WORK INSTRUCTION = What two typical kinds of load does the article on accelerating Oracle with Symantec Storage Foundation distinguish?

PROVIDED PASSAGE =
..........
Accelerating Oracle with Symantec Storage Foundation

Andreas Almroth

Andreas Almroth

Andreas is a senior consultant in the storage, data protection and high availability areas. In the past 22 years he has worked with many of the hardware and software technologies in use to deliver and secure business continuity. Today he focuses primarily on Symantec's products such NetBackup, Storage Foundation/HA together with Oracle, VMWare, and Cisco.Certifications:
Authorized Symantec Consultant (ASC) in Data Protection, Storage Management, and High Availability
Symantec Technical Specialist (STS) for NetBackup 7, Storage Foundation, and Veritas Cluster ServerAwards:
Symantec Pioneer Award 2008 - Development of MySQL option for NetBackup

Affiliations:
AAAI - Assocation for the Advancement of Artifical Intelligence
ACM - Assocation for Computing Machinery
IEEE - The Institute of Electrical and Electronics Engineers
PMI - Project Management Institute

Andreas Almroth

Latest posts by Andreas Almroth (see all)

99 Flares Twitter 7 Facebook 3 LinkedIn 89 Google+ 0 99 Flares ×

Symantec_logo_vertical_2010

An Oracle database can almost never get enough IOPS, or low latency, hence it is important to address these factors while drawing the design for an Oracle database. However, providing high-throughput storage in large heterogeneous data centres does impose some problems. Thus, this article looks at how we can maximize the throughput, utilizing Symantec Storage Foundation in large shared storage area networks (SAN).

Introduction

In order to achieve the absolute best possible performance for an Oracle database, there are many factors that need to be addressed; some of them are: computing power (such as speed of processors), high bandwidth memory, the network bandwidth and the storage. This article will focus on the storage.

Performance considerations

When drawing the design for an Oracle database, it is important to understand the type of load the storage must be able to meet. There are many types of load, and no application has the same load pattern, but we can at least differentiate two typical loads: online transaction processing (OLTP) and decision support systems (DSS).

Typically OLTP system use fast indexes to achieve fast results for the many concurrent SQL queries. Thus, the primary goal is to use the fastest possible storage for indexes. It is important to understand how many indexes and their sizes to accommodate for in the storage.

DSS systems typically handle large quantities of data and the SQL queries are often dynamic and not known in advance. Thus the reliance on indexes is less important as many SQL queries will end up doing sequential table scans. Thus, the DSS system storage is typically configured to meet long running scans.

So we effectively have two completely different requirements; OLTP needs small quantity of very fast storage, for the indexes with slower storage for the actual data, whereas DSS typically only need large quantity of slower performing storage.

However in both cases, using Symantec Storage Foundation will increase the aggregated throughput by using optimized I/O policies over multiple paths (VxDMP), extent based file system (VxFS), support for Oracle Disk Manager (ODM) and caching (SmartIO and memory cache).

Another factor which has significant impact on the general performance is Oracle’s requirement of atomicity, consistency, isolation, and durability (ACID). This means that each commit transaction must be acknowledged through the whole chain, from DB write, ODM, file system, HBA, disk storage system. ACID does impose a huge performance impact in many cases as cache cannot be used, but primarily on write operations.
..........
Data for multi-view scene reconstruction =
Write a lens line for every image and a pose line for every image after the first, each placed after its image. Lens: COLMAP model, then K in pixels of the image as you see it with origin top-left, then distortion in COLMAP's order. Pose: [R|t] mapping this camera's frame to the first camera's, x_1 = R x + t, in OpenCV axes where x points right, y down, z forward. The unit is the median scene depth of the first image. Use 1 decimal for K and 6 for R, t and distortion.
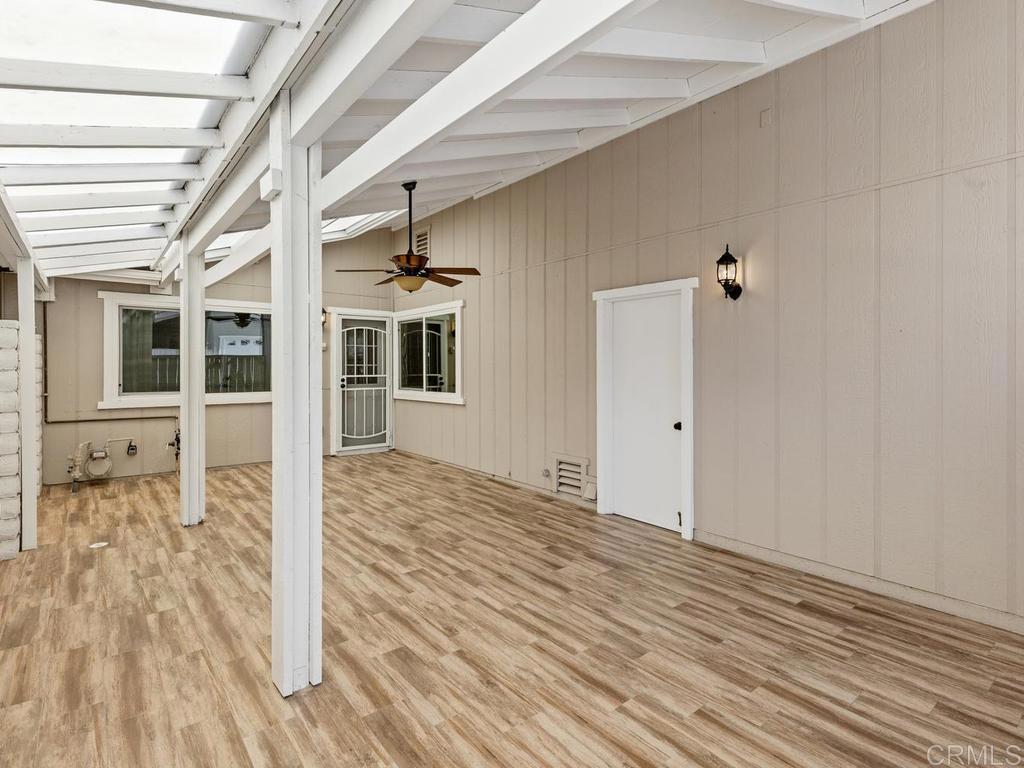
lens RADIAL K [[524.6, 0, 513.8], [0, 524.6, 369.2], [0, 0, 1]] dist [0.003917, -0.000958]
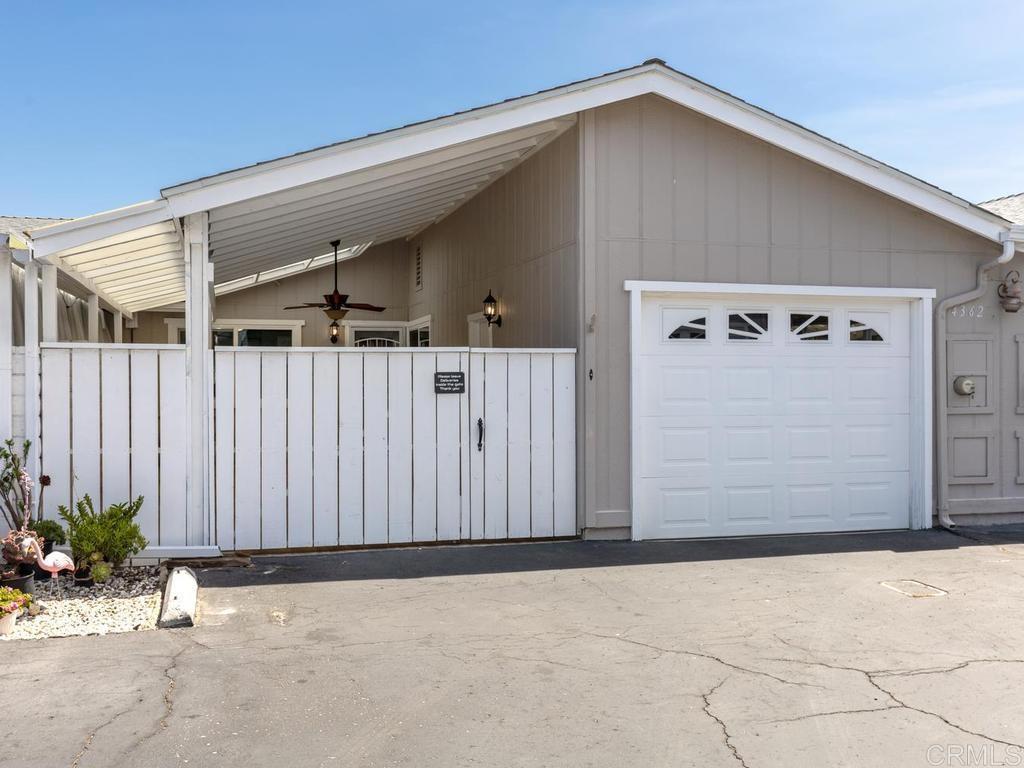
lens RADIAL K [[1075.3, 0, 513.1], [0, 1075.3, 381.4], [0, 0, 1]] dist [0.010630, 0.015398]
pose [[0.915475, -0.000133, -0.402375, 1.486941], [-0.001692, 0.999990, -0.004181, 0.024480], [0.402371, 0.004508, 0.915466, -1.514530]]
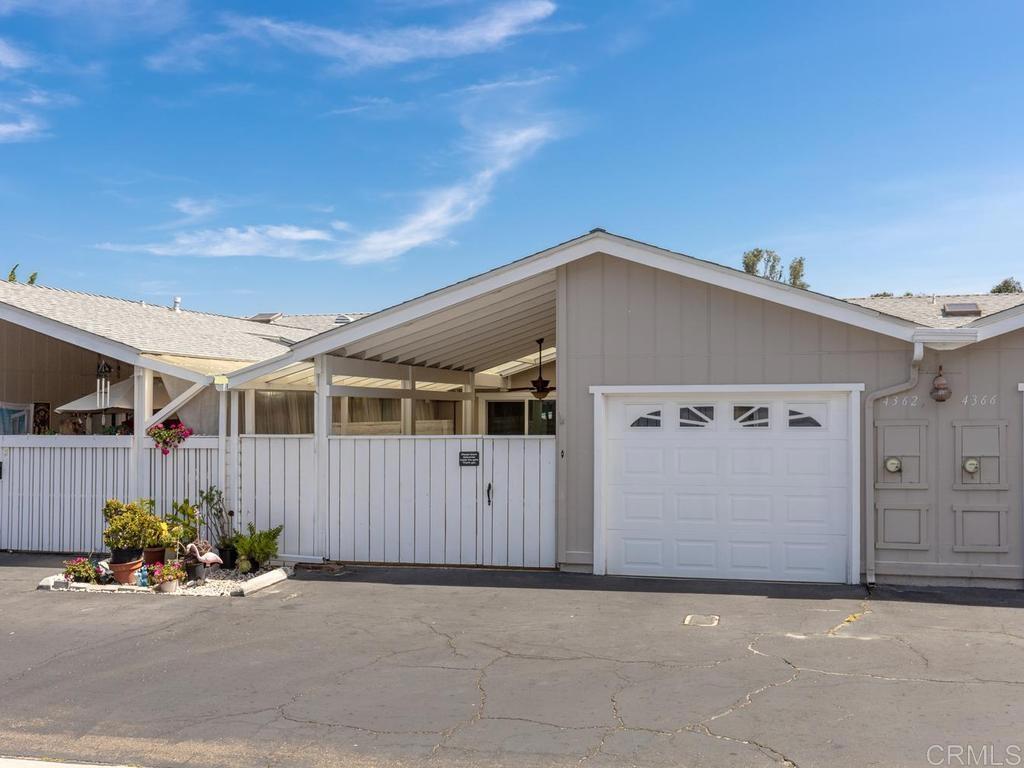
lens RADIAL K [[1114.6, 0, 512.0], [0, 1114.6, 384.0], [0, 0, 1]] dist [0.011346, 0.002883]
pose [[0.573977, -0.025157, -0.818485, 3.181433], [0.000029, 0.999529, -0.030701, -0.093651], [0.818871, 0.017598, 0.573708, -1.412108]]
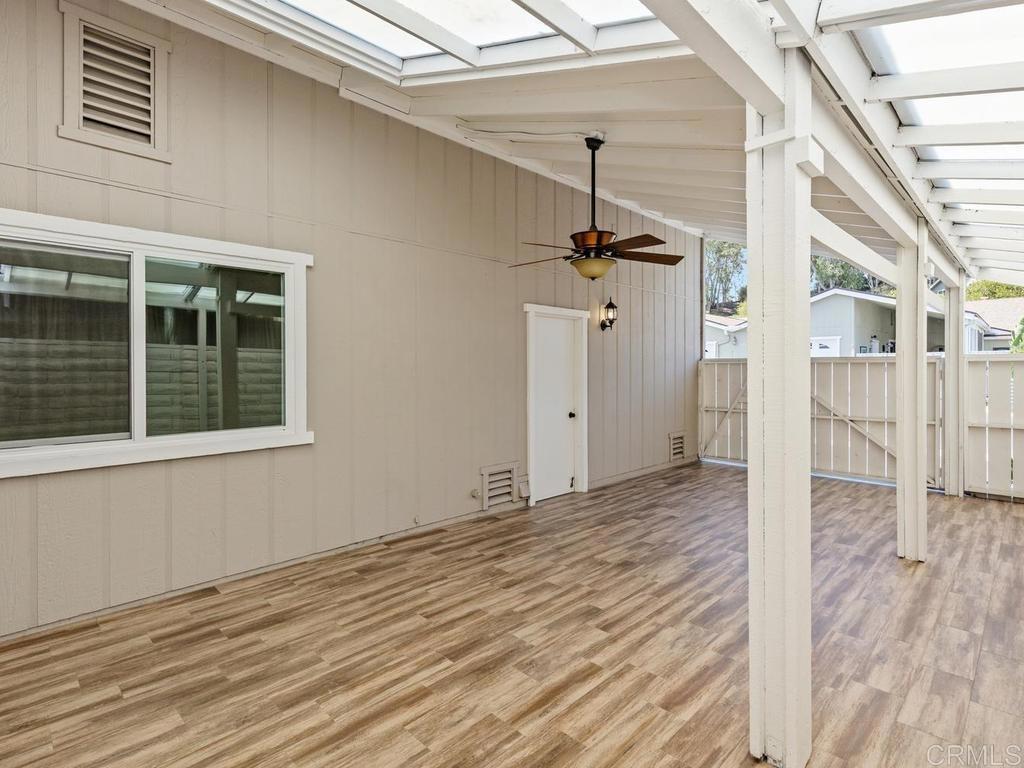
lens RADIAL K [[524.6, 0, 513.8], [0, 524.6, 369.2], [0, 0, 1]] dist [0.003917, -0.000958]
pose [[-0.109559, -0.003287, 0.993975, -1.049116], [0.005997, 0.999974, 0.003968, -0.018988], [-0.993962, 0.006395, -0.109536, 1.313788]]
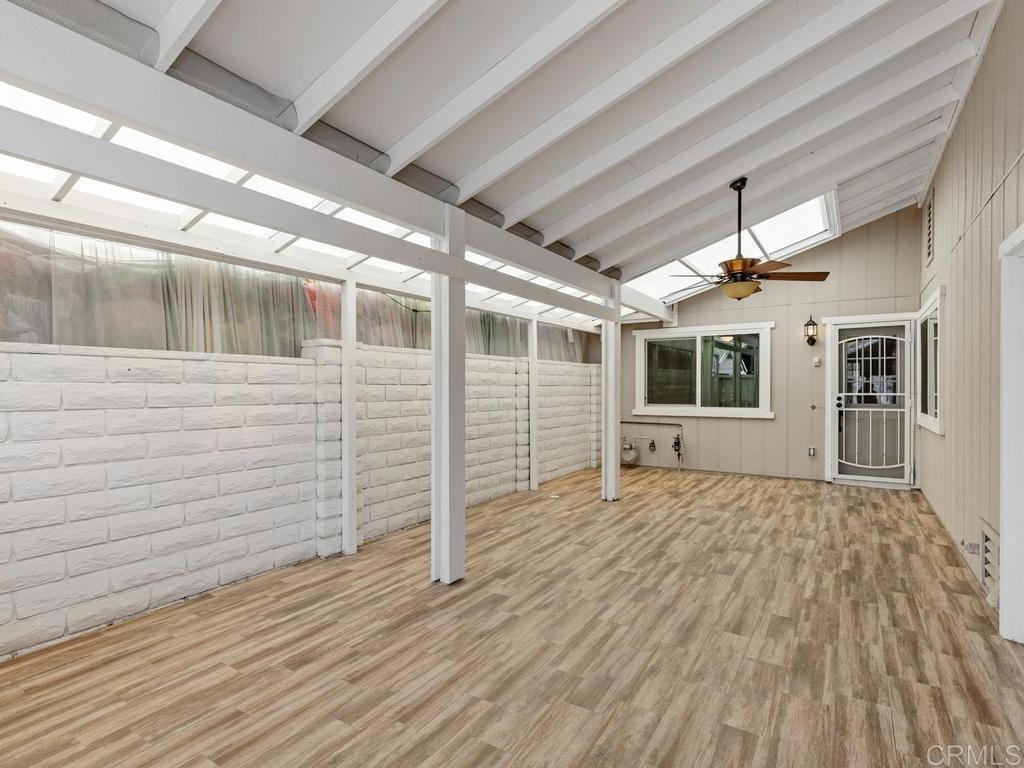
lens RADIAL K [[522.4, 0, 520.2], [0, 522.4, 394.9], [0, 0, 1]] dist [0.003480, -0.000553]
pose [[0.320450, 0.011670, -0.947194, 0.602825], [-0.003393, 0.999932, 0.011172, 0.011782], [0.947259, -0.000366, 0.320467, 0.370249]]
..........
ANSWER TO THIS PROBLEM = Online transaction processing (OLTP) and decision support systems (DSS).